Egypt’s subsidy cuts take their toll on housing costs
CAIRO- Egypt’s economic reforms are raising commodity prices across the board and the effect of the reforms has been very noticeable in the construction and real estate sectors, where there has been an unprecedented rise in construction material prices and, consequently, the cost of housing.
The subsidy cuts are part of a government programme to bring down Egypt’s debts, reduce the budget deficit and support the national currency. This has included the slashing of energy, electricity and water subsidies, which is causing an increase in operating costs for construction material factories.
“The factories now pay more for fuel, electricity, water and transport,” said Kamal el-Dessouki, the deputy head of the Building Materials Chamber at the Federation of Industries, the national union of Egypt’s manufacturers. “This is reflecting on the final prices of the construction materials.”
Construction material prices have risen by 30% compared to last year, data from the Building Materials Chamber indicate. The price of construction materials was particularly affected by the most recent electricity subsidy cuts, with prices increasing almost 11% in the last month, the chamber said.
A tonne of construction steel that costs $719 in 2018 carried a price of $504 a tonne in 2017. A tonne of cement now sells for $50.50, up from $36 a year ago. The price of wood, bricks, glass, aluminium and almost all other construction materials have risen over the past year.
This is proving devastating for real estate contractors and their clients. Some contractors are failing to complete projects and others are operating at a loss due to the cost of materials. Some contractors have announced they are leaving the industry because of business conditions.

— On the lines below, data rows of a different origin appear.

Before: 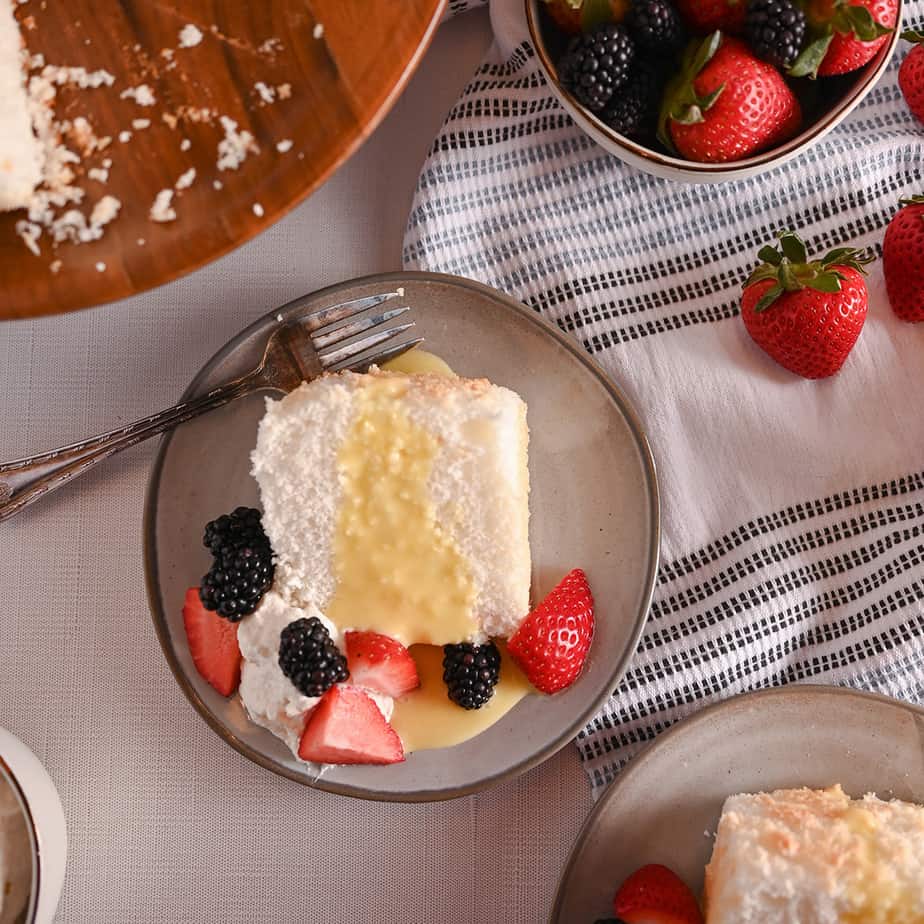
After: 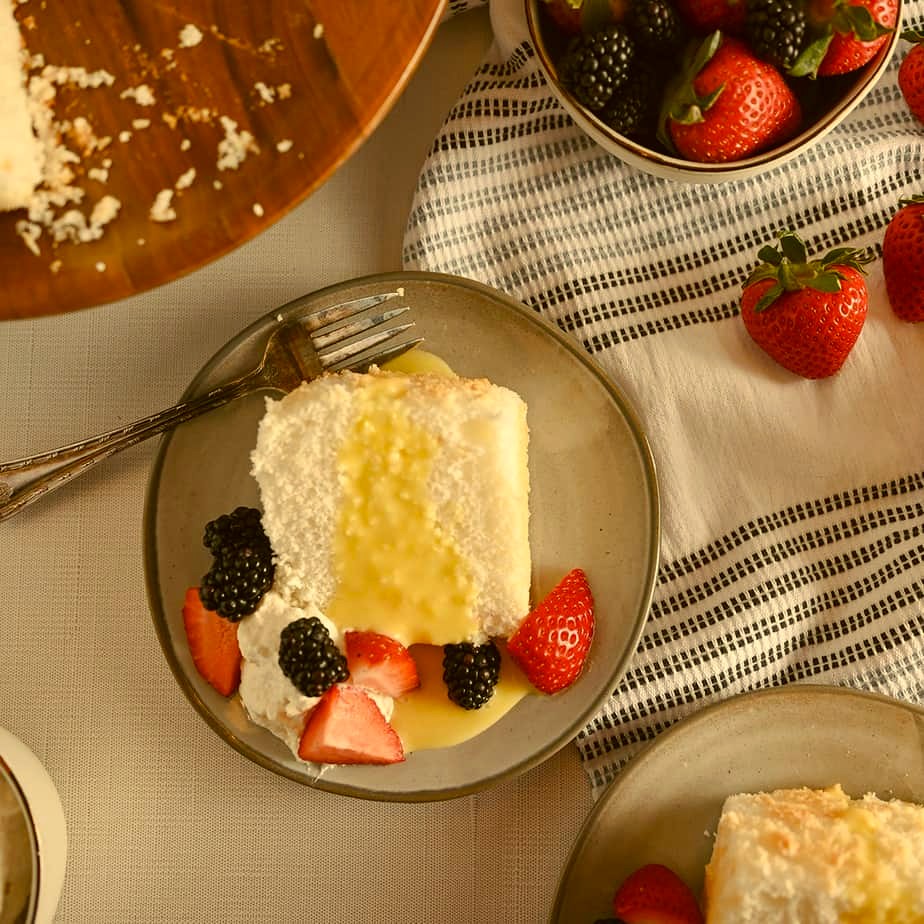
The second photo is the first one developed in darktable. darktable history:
color correction: highlights a* 0.129, highlights b* 29.49, shadows a* -0.168, shadows b* 21.22
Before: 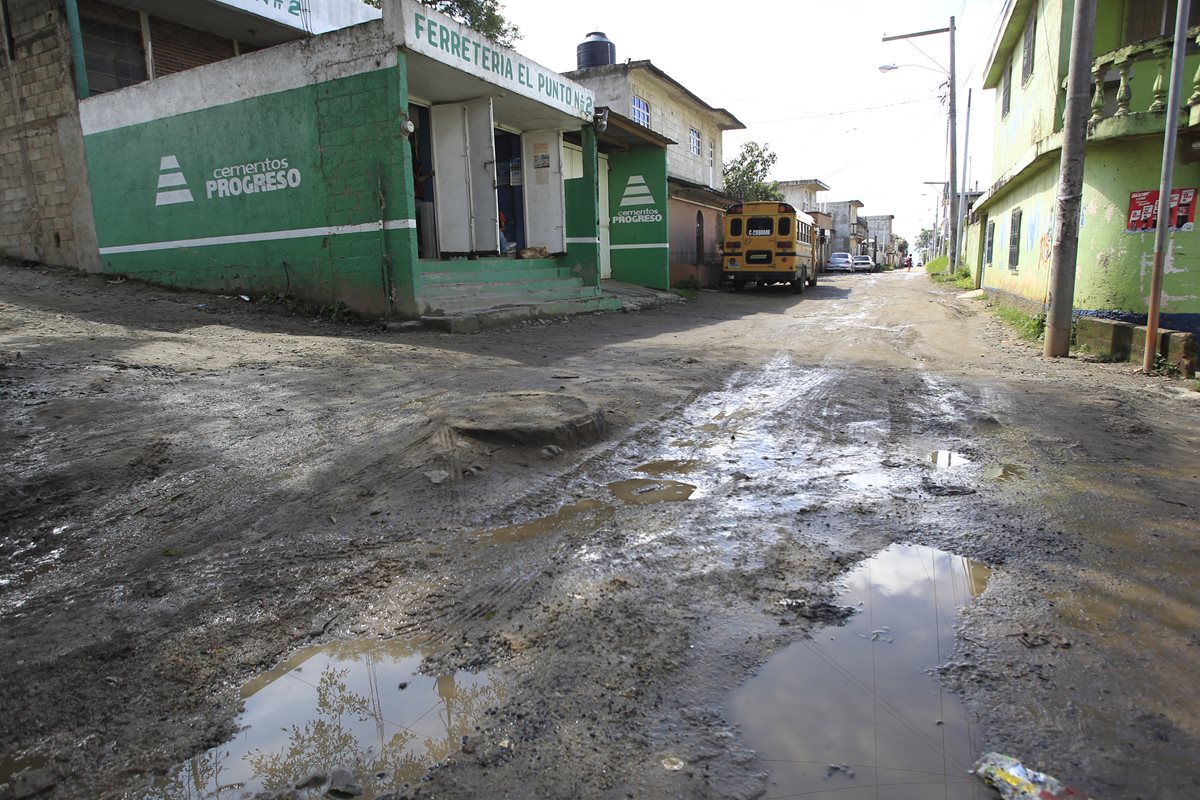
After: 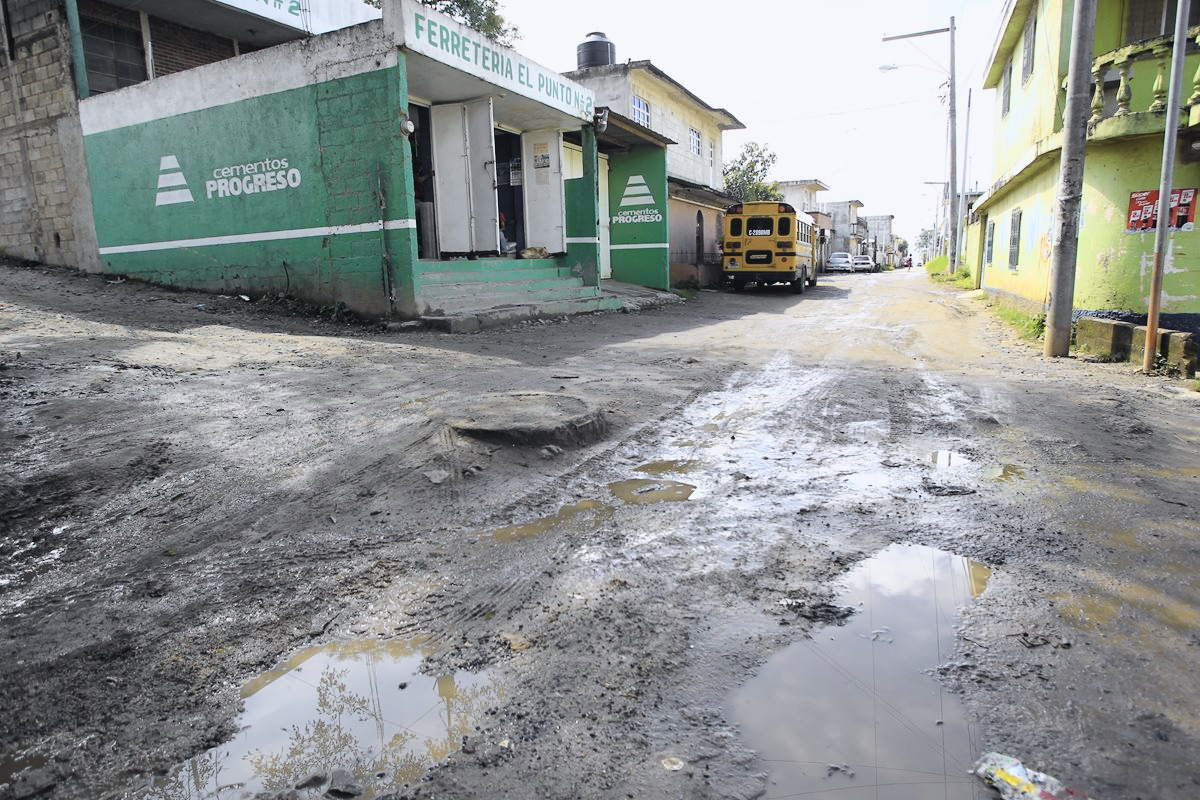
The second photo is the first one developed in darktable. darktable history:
contrast brightness saturation: brightness 0.126
tone curve: curves: ch0 [(0, 0.023) (0.104, 0.058) (0.21, 0.162) (0.469, 0.524) (0.579, 0.65) (0.725, 0.8) (0.858, 0.903) (1, 0.974)]; ch1 [(0, 0) (0.414, 0.395) (0.447, 0.447) (0.502, 0.501) (0.521, 0.512) (0.566, 0.566) (0.618, 0.61) (0.654, 0.642) (1, 1)]; ch2 [(0, 0) (0.369, 0.388) (0.437, 0.453) (0.492, 0.485) (0.524, 0.508) (0.553, 0.566) (0.583, 0.608) (1, 1)], color space Lab, independent channels
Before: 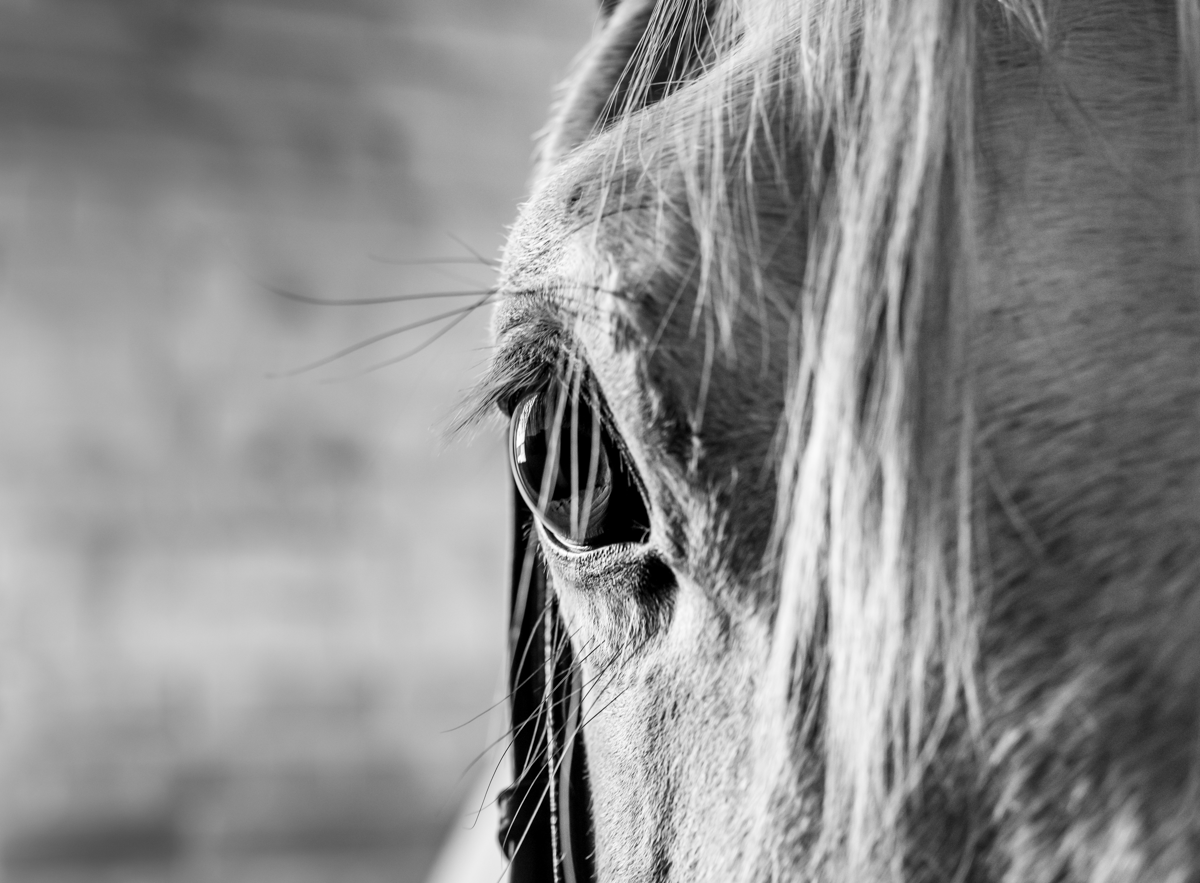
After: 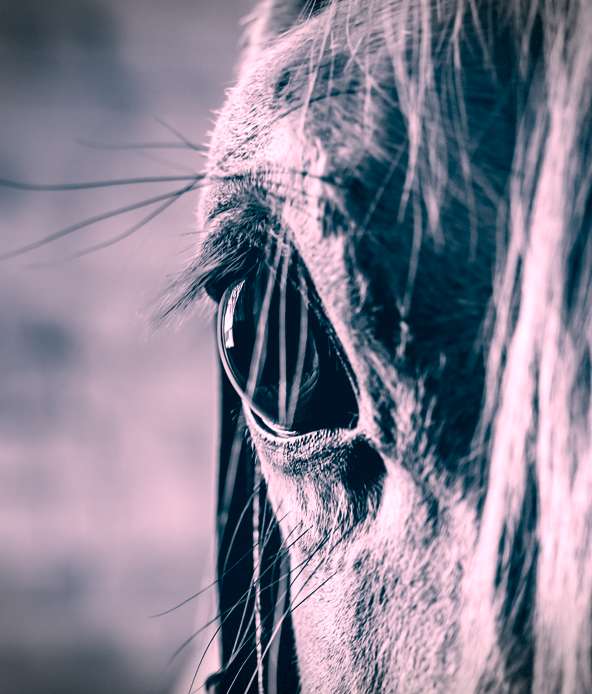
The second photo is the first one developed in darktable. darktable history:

These developments are raising the prices of houses and apartments dramatically. Many would-be home buyers have abstained from buying because few can afford the
Real estate prices are up more than 30% in the last year. Some homeowners are exaggerating the prices of flats but the prices of other flats, especially ones built in the last two years, reflect the sharp rises in construction costs.
The trends mean many people who wanted to own a home will see those dreams unfulfilled.
Among them is Ahmed Hussein, a photographer in his mid-20s, who has been struggling to find an affordable flat for months. Rising house prices have a side detrimental effect in Egypt where the issue is linked directly with marriage because prospective grooms are expected to bring a house or apartment to the marriage.
“I feel really tired,” Hussein said. “Buying a flat is becoming a dream impossible to realise.”
Most of the suffering caused by housing prices is felt by Egypt’s middle class. Poor Egyptians cannot dream of renting flats, let alone buying them.
Egypt’s National Housing Project, begun almost four years ago, seeks to meet the needs of people who live in sprawling slums. Tens of thousands of flats have been constructed within the project.
“It has contributed a lot to reducing the intensity of the housing crisis,” said housing expert Abdel Meguid Gado. “You have to imagine how the situation would have become difficult if this project had not been launched.”
The Ministry of Housing is making deals with the private sector to construct flats to satisfy demand from middle-class and lower-middle-class people, such as Hussein.
However, the housing crisis is more about prices than about availability. There is a sufficient number of real estate properties in Egypt lying empty but prices remain high. There are approximately 5 million unoccupied apartments nationwide, the national Central Agency for Public Mobilisation and Statistics said.
These are apartments that are either too expensive to be sold or ones that have already been purchased and their owners are waiting before using or selling them.
The affordable housing crisis has forced many people into a life in the streets, specialists warned.
“Some people have to live on the streets and it is all because of the rise in housing prices,” said Saeed Sadek, a political sociology professor at the American University in Cairo. “This is very dangerous.”